On seagoing vessels, propulsor systems cause two types of noise. There is the noise you hear onboard the ship, called onboard noise, and then there’s the kind you hear underwater, also known as underwater radiated noise (URN). Although the former has been of concern for some time, the latter is gaining in importance. Our experts at Steerprop are designing systems and conducting research to reduce both onboard noise and URN.

A whale of a problem

The requirements for noise reduction depend on the type of shipping being done. While onboard noise tends to disturb passengers on passenger ships, underwater radiated noise (URN) is much more harmful to delicate underwater ecosystems. For example, in the sensitive areas of the Arctic or the Antarctic, URN might affect seagoing creatures and habitats.

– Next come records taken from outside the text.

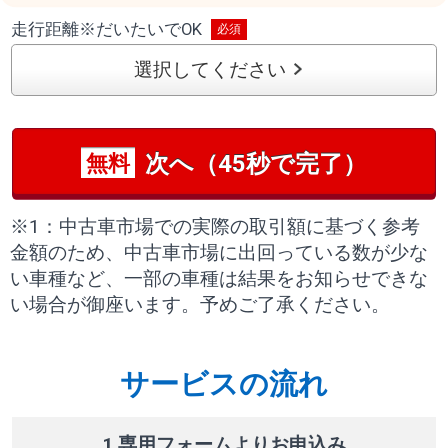
走行距離
※
だいたいでOK
選択してください
次へ（45秒で完了）
無料
※1：中古車市場での実際の取引額に基づく参考
金額のため、中古車市場に出回っている数が少な
い車種など、一部の車種は結果をお知らせできな
い場合が御座います。予めご了承ください。
サービスの流れ
1 専用フォームよりお申込み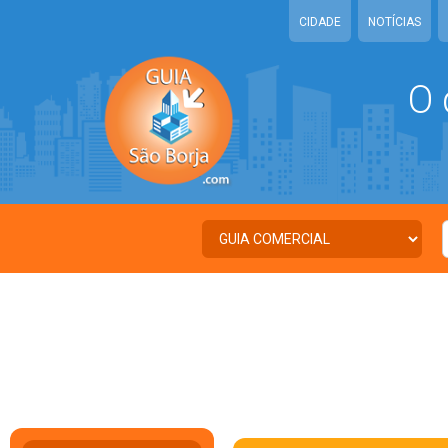
CIDADE
NOTÍCIAS
O 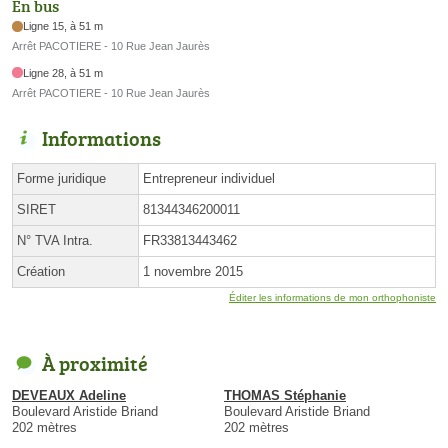
En bus
Ligne 15, à 51 m
Arrêt PACOTIERE - 10 Rue Jean Jaurès
Ligne 28, à 51 m
Arrêt PACOTIERE - 10 Rue Jean Jaurès
Informations
Forme juridique
Entrepreneur individuel
SIRET
81344346200011
N° TVA Intra.
FR33813443462
Création
1 novembre 2015
Éditer les informations de mon orthophoniste
À proximité
DEVEAUX Adeline
THOMAS Stéphanie
Boulevard Aristide Briand
Boulevard Aristide Briand
202 mètres
202 mètres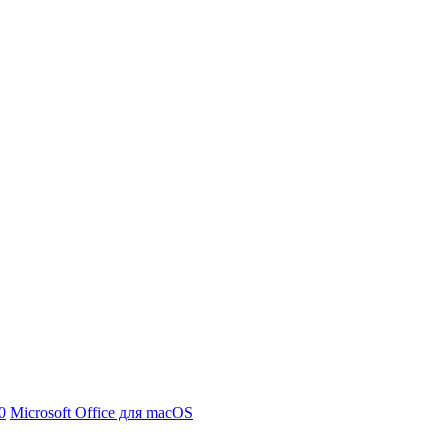
0
Microsoft Office для macOS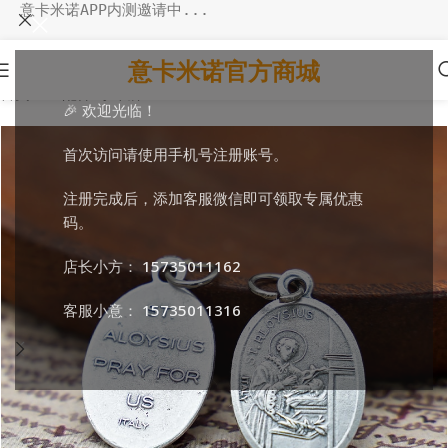
意卡米诺APP内测邀请中...
意卡米诺官方商城
首页
/
DIY配件
/
小吊牌
🎉 欢迎光临！
首次访问请使用手机号注册账号。
注册完成后，添加客服微信即可领取专属优惠
码。
店长小方：
15735011162
客服小意：
15735011316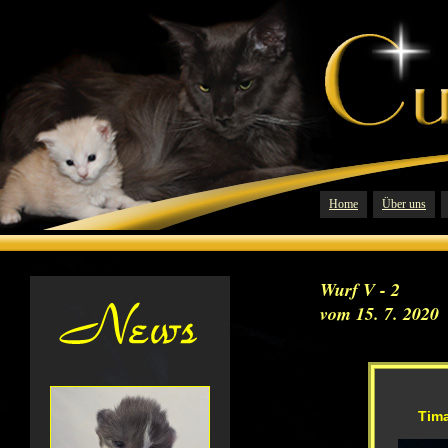
Home
Über uns
Wurf V - 2
vom 15. 7. 2020
Tima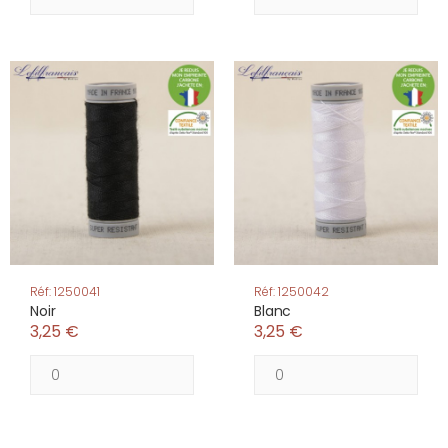
Réf: 1250041
Réf: 1250042
Noir
Blanc
3,25 €
3,25 €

In the areas surrounding the Port of Vancouver, officials implemented reduced harbor fees for ships that met certain URN criteria, due to the sensitivity of the local native whale and mammal populations. Around the world, fishing vessels are concerned with URN causing evasive behavior of fish, and research vessels often cite this noise as degrading the quality of underwater signal measurements.

Classification societies, such as DNV-GL, have also started implementing noise limits. Currently, not many vessels are URN classified, but that’s expected to change in the near future.

Distribution of sound pressure level
Example distribution of sound pressure level near a contra-rotating propulsion (CRP) ECO unit.

What causes the noise?

To meet the demand for new or modified URN classified vessels, designers and shipyards should give due attention to all major noise sources on board.

On the propulsion side, they should concentrate on mitigating the two primary sources of propulsor noise, i.e. designing propellers and drive trains to be more silent. Propellers cause noise through water cavitation, and drive trains make noise with mechanical power transmissions and gears.

At Steerprop, we are addressing both problems. Our contra-rotating propulsion (CRP) solution limits propeller noise by having two separate propellers, each with a lower loading, which helps prevent cavitation and lowers both onboard noise and URN. We have also worked to reduce drive train noise with our special LM unit. Integrated with a permanent magnet (PM) motor, the LM unit removes the upper gear, replacing it with a more silent electric motor.

Distribution of sound pressure level
Example distribution of sound pressure level on the structure interface of a CRP ECO unit.

Studies for deeper insight

We also continue to seek new ways of understanding and reducing noise through joint research projects. We have been collaborating with Finland-based ATA Gears to study the impact of various geometries and components on noise. Using FEM calculations, we have studied noise excitation and noise transmission mechanisms in our Z, L and M units.

For a RoPax ferry and an expedition cruise vessel, we have made both structure-borne noise and URN measurements. The latter were made together with Luode Oy, a company specializing in underwater measurements.

While we have made some strides, many issues with onboard noise and URN are still difficult to predict since there aren’t any public databases available, especially not regarding URN. For example, navies around the world hold URN data close to their chest, since they can use the URN to determine a vessel’s signature and figure out what type of vessel is in the water.

Regardless, we are intent on conducting ongoing research and doing our very best to continue improving our solutions to address the needs of our customers. That includes researching absolute noise levels, as well as gathering data and determining methods to help design and engineer ever quieter vessels.